Problem statement: Using the data below, copy each line that includes the word "Very".

Excerpts from a dataset:
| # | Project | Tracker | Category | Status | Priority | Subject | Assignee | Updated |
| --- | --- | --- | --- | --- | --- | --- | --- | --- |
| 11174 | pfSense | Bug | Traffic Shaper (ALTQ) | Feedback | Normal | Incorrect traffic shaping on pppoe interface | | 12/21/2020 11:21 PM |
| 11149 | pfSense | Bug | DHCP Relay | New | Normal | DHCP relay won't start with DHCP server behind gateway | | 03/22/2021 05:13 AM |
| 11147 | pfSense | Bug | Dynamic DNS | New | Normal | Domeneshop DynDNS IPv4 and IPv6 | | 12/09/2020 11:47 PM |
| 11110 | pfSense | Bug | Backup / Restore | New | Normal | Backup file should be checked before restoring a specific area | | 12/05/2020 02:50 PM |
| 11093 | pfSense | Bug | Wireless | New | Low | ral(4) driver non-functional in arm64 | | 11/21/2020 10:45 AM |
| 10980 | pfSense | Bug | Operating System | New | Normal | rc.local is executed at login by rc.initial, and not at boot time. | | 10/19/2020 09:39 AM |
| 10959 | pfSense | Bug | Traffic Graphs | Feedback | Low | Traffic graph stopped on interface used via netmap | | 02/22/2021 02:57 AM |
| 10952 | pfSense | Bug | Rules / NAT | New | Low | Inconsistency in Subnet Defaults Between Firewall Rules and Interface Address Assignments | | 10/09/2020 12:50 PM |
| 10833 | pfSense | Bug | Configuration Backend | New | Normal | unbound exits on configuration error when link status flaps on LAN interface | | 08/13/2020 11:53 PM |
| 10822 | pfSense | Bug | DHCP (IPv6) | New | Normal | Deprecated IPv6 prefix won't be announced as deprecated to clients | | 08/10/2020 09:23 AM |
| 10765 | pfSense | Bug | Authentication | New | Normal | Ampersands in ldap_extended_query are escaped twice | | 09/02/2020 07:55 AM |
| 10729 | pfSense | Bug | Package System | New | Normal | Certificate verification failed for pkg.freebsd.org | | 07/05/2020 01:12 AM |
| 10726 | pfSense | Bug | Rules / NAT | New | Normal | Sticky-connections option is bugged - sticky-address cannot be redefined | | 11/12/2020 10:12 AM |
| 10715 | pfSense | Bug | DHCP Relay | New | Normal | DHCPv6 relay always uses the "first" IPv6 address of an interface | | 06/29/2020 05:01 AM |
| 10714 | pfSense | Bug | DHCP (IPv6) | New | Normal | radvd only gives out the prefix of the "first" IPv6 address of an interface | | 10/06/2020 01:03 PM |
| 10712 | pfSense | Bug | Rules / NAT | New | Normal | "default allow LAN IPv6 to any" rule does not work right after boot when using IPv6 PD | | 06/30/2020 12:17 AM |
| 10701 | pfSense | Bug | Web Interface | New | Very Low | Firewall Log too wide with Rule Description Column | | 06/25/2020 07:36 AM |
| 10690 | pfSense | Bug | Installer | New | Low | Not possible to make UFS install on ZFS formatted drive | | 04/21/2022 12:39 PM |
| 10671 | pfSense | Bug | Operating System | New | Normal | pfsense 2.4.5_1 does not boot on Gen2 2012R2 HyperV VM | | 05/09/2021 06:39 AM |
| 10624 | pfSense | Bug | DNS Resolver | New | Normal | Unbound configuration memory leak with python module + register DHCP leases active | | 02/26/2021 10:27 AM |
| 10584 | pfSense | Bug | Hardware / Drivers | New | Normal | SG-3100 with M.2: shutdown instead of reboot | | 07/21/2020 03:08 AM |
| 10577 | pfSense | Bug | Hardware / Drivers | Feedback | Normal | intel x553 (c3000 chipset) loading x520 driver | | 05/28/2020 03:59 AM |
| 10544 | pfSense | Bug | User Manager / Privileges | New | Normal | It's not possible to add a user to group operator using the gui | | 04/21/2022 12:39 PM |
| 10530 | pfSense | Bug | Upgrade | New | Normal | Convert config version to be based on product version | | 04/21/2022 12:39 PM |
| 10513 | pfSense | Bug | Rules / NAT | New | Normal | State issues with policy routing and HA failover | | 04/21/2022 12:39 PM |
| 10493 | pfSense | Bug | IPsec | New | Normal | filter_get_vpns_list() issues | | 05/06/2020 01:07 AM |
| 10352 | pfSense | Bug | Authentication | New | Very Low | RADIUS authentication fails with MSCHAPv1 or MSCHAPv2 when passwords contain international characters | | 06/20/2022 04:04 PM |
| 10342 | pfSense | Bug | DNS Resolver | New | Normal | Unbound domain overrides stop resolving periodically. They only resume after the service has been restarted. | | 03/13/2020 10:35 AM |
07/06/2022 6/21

Output for this exercise:
| 10701 | pfSense | Bug | Web Interface | New | Very Low | Firewall Log too wide with Rule Description Column | | 06/25/2020 07:36 AM |
| 10352 | pfSense | Bug | Authentication | New | Very Low | RADIUS authentication fails with MSCHAPv1 or MSCHAPv2 when passwords contain international characters | | 06/20/2022 04:04 PM |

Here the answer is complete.